I’ve thought about this since returning from Toronto. It’s a simplification but most profound statements are and so it should not be dismissed. After all, westerners have been busy outsourcing the detail of manufacturing to the east which must lead to a loss of knowledge of how to make things.
I tried the notion out on Darrell Fielding, managing director of SEPA Consultancy, a man with deep knowledge of what makes a bank work from the ground up. Darrell gets calls for advice from all over Europe and the US. Darrell agreed with the gist of the argument but gave a different twist.
Banks in the west are outsourcing product development and operations to specialists who do have the detailed knowledge. As a consequence, corporate banking staff is increasingly generalist, although still expected to make the decisions on technical aspects of product, and still expected to connect the dots when it comes to selling complex product capability to corporate customers. And here is an interesting point that you might agree with – the generalist is shy of talking to the specialist, preferring a simplified presentation. So important dots get missed out when the product picture is drawn.

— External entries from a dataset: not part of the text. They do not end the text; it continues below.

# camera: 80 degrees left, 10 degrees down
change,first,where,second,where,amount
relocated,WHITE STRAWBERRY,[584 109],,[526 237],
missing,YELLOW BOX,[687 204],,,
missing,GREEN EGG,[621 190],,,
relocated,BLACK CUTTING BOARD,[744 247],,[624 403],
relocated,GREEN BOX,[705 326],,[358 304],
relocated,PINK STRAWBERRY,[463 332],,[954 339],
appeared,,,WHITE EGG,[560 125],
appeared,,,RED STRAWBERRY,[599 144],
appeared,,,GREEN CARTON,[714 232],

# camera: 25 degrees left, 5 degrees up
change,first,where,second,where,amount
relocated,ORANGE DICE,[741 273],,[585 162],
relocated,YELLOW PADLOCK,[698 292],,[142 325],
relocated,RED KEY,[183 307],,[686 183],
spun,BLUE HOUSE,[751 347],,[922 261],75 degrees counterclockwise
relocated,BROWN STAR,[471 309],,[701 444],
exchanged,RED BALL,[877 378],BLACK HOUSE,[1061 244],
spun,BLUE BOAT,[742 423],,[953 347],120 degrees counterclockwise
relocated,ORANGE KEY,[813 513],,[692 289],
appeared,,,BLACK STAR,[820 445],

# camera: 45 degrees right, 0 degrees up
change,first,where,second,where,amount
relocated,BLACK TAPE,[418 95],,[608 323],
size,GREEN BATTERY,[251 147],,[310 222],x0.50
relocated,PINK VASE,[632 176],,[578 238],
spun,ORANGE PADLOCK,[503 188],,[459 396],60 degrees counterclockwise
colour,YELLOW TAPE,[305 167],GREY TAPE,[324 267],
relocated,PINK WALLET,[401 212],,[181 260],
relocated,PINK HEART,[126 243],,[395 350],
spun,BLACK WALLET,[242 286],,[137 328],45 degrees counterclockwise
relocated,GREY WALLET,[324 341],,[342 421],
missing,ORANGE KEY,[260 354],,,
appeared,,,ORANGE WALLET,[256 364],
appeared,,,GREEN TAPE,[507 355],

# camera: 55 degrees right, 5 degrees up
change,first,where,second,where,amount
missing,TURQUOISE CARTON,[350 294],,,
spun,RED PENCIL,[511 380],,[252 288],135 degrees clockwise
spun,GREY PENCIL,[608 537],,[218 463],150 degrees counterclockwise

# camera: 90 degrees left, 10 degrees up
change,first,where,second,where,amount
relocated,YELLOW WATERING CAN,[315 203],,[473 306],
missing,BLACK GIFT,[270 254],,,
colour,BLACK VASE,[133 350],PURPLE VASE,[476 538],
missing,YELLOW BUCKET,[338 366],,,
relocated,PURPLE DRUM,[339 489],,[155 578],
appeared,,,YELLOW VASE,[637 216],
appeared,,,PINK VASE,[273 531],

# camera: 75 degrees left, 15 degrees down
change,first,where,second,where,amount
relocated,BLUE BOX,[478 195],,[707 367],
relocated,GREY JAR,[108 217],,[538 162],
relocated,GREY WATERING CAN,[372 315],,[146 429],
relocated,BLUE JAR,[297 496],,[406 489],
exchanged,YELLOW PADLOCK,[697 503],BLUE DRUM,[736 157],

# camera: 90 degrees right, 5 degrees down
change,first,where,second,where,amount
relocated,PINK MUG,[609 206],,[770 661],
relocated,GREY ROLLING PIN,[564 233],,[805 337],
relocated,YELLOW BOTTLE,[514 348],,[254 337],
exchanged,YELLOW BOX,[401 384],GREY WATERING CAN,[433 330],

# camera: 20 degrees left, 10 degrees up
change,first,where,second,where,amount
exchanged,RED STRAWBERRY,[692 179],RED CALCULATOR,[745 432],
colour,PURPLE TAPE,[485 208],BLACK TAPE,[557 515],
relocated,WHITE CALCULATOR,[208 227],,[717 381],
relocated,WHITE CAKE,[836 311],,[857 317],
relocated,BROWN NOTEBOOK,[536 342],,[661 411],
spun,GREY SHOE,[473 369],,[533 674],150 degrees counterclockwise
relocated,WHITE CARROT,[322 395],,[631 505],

This made sense to me because that problem certainly exists in a virtual banking / complex cash management context. The banker’s corporate customer, especially the intensely regulated non-bank financial business [NBFI], has a complex cash model needing a complex solution. The bank’s customer is getting more specialized in order to compete while the banker is becoming more generalist.
Maybe the Chinese banker was right – western bankers are losing touch with the essential detail.